My method of resolving this - after years of frustration - was finally to accept that this was the way I was and find a way of creating a life which accommodated those weaknesses and played to my strengths. For example, I break down tasks into small manageable steps and a specific order to follow but do not attach any time restraints; I just faithfully follow the steps in the order I have set them out until they are finished. I wanted to find a way of making a living which did not involve deadlines (deadlines cause me insufferable stress because I'm not able to plan for them due to the above). It took me around a year to shuffle things around into a situation in which that was going to work, and I'm still a lot slower than your average NT would be doing the same tasks. But I manage and I'm proud of myself.

It helps to get rid of the clutter in your life (that includes both physical objects, and also people and obligations). Remove everything you don't need. It is worth it, because you can't make a mess if you've nothing to make a mess with, and the fewer things you have to do the less confusing and easier to manage life becomes.



XFilesGeek
Veteran
Veteran

User avatar

Joined: 24 Jul 2010
Age: 41
Gender: Non-binary
Posts: 6,031
Location: The Oort Cloud

08 Dec 2012, 10:23 am

To a certain extent, yes.

I have a hard time being "organized," so my routines are pretty "loose."

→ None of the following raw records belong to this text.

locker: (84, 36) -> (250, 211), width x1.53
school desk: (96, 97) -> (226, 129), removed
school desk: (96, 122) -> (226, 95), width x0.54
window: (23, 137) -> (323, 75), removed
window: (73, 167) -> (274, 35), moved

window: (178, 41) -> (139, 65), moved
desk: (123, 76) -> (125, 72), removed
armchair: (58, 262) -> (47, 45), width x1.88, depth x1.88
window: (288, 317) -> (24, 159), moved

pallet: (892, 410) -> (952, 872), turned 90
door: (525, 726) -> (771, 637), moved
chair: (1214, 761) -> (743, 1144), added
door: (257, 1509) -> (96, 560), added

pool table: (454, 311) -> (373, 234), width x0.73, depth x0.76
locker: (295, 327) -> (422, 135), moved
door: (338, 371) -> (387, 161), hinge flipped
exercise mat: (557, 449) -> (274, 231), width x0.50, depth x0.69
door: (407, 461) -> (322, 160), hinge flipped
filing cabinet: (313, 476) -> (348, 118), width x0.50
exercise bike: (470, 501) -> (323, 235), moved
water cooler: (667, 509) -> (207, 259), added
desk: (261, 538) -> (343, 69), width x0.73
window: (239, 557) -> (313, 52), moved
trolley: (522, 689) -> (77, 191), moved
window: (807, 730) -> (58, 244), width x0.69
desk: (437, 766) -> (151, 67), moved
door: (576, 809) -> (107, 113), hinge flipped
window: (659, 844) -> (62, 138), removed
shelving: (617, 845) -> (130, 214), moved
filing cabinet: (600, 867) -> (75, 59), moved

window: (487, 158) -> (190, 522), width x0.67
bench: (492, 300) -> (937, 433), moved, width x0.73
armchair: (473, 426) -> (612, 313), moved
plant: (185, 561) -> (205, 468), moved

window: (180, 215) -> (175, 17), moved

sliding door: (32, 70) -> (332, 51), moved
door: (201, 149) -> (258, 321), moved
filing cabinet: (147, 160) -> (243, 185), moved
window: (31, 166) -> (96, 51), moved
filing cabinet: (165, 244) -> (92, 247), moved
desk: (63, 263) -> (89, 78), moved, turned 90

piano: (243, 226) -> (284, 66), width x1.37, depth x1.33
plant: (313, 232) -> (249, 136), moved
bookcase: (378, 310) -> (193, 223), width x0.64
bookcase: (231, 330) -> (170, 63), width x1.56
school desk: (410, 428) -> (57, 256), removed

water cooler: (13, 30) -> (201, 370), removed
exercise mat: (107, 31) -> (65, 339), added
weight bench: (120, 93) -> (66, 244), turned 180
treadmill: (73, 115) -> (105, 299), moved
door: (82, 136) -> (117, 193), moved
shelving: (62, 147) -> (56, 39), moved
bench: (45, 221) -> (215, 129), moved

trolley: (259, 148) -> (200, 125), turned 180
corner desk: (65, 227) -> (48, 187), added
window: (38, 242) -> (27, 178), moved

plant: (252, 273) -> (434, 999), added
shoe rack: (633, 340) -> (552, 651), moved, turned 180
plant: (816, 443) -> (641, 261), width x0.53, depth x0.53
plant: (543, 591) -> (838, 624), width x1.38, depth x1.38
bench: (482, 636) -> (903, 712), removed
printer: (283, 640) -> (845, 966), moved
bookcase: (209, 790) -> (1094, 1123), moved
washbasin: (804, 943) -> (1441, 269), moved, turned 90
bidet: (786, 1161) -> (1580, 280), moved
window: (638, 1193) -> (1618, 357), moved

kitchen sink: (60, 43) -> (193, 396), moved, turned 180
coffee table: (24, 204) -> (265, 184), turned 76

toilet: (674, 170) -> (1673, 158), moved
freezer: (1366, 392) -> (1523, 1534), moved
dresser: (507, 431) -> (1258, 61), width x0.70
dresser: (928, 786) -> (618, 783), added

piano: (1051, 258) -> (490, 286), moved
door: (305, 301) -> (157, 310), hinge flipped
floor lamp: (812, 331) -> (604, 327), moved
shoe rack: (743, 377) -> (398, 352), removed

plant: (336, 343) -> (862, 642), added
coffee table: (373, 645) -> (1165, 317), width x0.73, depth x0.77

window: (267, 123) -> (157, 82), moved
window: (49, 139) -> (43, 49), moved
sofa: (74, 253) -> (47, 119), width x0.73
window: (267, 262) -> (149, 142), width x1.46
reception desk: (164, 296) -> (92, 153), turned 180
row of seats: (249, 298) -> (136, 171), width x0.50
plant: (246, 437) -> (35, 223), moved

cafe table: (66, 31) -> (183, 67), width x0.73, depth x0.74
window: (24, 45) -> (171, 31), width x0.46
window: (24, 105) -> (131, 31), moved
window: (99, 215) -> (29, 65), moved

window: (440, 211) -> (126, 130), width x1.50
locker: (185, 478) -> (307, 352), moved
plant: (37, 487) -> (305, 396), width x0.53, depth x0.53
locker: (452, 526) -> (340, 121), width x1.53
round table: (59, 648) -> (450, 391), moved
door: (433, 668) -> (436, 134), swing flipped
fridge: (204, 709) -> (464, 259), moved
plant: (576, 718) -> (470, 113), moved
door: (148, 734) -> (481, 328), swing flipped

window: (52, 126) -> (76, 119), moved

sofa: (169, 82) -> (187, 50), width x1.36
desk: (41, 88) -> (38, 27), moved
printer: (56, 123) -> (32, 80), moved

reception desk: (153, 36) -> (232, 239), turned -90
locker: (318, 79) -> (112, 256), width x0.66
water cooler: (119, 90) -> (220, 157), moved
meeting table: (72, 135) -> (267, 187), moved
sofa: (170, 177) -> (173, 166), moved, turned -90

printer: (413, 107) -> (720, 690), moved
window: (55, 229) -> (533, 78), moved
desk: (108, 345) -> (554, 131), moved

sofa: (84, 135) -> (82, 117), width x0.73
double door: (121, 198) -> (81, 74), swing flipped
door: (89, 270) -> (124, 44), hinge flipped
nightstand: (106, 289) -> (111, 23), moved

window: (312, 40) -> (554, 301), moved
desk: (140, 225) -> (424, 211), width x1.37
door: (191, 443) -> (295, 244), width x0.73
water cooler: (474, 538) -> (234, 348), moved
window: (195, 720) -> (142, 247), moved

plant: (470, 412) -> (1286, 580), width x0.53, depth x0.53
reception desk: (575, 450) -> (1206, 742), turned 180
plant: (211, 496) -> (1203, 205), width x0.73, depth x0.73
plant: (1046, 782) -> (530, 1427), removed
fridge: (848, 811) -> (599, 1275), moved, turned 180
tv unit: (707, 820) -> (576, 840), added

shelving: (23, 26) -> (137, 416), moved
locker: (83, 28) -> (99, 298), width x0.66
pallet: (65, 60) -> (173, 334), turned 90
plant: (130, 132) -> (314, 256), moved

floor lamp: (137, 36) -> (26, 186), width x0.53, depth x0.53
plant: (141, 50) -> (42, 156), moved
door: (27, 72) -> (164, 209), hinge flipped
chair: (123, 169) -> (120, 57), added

My problems occur when something unexpected happens, or when things aren't going the way they're supposed to. This is especially true if the disruption is being imposed on me by OTHER people. However, if I decide to do something that departs from my normal routine, as long as it's a decision I'm making, and not being forced to make, I can do pretty well.

I have an impairment in short-term memory/working memory and executive function that makes planning ahead and sticking rigidly to "routines" difficult. My routines are more that I want to do what I want to do WHEN and HOW I want to do them, and if anything screws that up, I get extremely upset.

It's also possible that I'm just a brat. :P


_________________
"If we fail to anticipate the unforeseen or expect the unexpected in a universe of infinite possibilities, we may find ourselves at the mercy of anyone or anything that cannot be programmed, categorized or easily referenced."

-XFG (no longer a moderator)


TheAmbeRaven
Emu Egg
Emu Egg

User avatar

Joined: 21 Aug 2012
Age: 28
Gender: Female
Posts: 7

08 Dec 2012, 2:40 pm

XFilesGeek wrote:
To a certain extent, yes.

I have a hard time being "organized," so my routines are pretty "loose."

My problems occur when something unexpected happens, or when things aren't going the way they're supposed to. This is especially true if the disruption is being imposed on me by OTHER people. However, if I decide to do something that departs from my normal routine, as long as it's a decision I'm making, and not being forced to make, I can do pretty well.

I have an impairment in short-term memory/working memory and executive function that makes planning ahead and sticking rigidly to "routines" difficult. My routines are more that I want to do what I want to do WHEN and HOW I want to do them, and if anything screws that up, I get extremely upset.

It's also possible that I'm just a brat. :P


YES. THAT IS ME. YES. YES.



madnak
Snowy Owl
Snowy Owl

User avatar

Joined: 6 Oct 2012
Age: 43
Gender: Male
Posts: 166
Location: Salt Lake City, UT

08 Dec 2012, 4:34 pm

I definitely have this issue. I can sometimes get a routine started but I crash hard and then it's trouble getting out of bed, much less holding to a schedule.



kittygirl0811
Yellow-bellied Woodpecker
Yellow-bellied Woodpecker

User avatar

Joined: 28 Jul 2012
Age: 47
Gender: Female
Posts: 54

08 Dec 2012, 5:54 pm

I definitely have this issue. I have my set ways of doing things but I'm convinced my body missed out on the internal clock. I can't gauge time no matter how hard I try.


_________________
AS 39 || Apsie quiz 146 || SQ 44 || EQ 17
Broad Spectrum Phenotype: autistic/bap


btbnnyr
Veteran
Veteran

User avatar

Joined: 18 May 2011
Gender: Female
Posts: 7,359
Location: Lost Angleles Carmen Santiago

08 Dec 2012, 5:58 pm

Routines built around a strict schedule don't work for me. I always mess up the schedule and freak out. I prefer a routine without a schedule.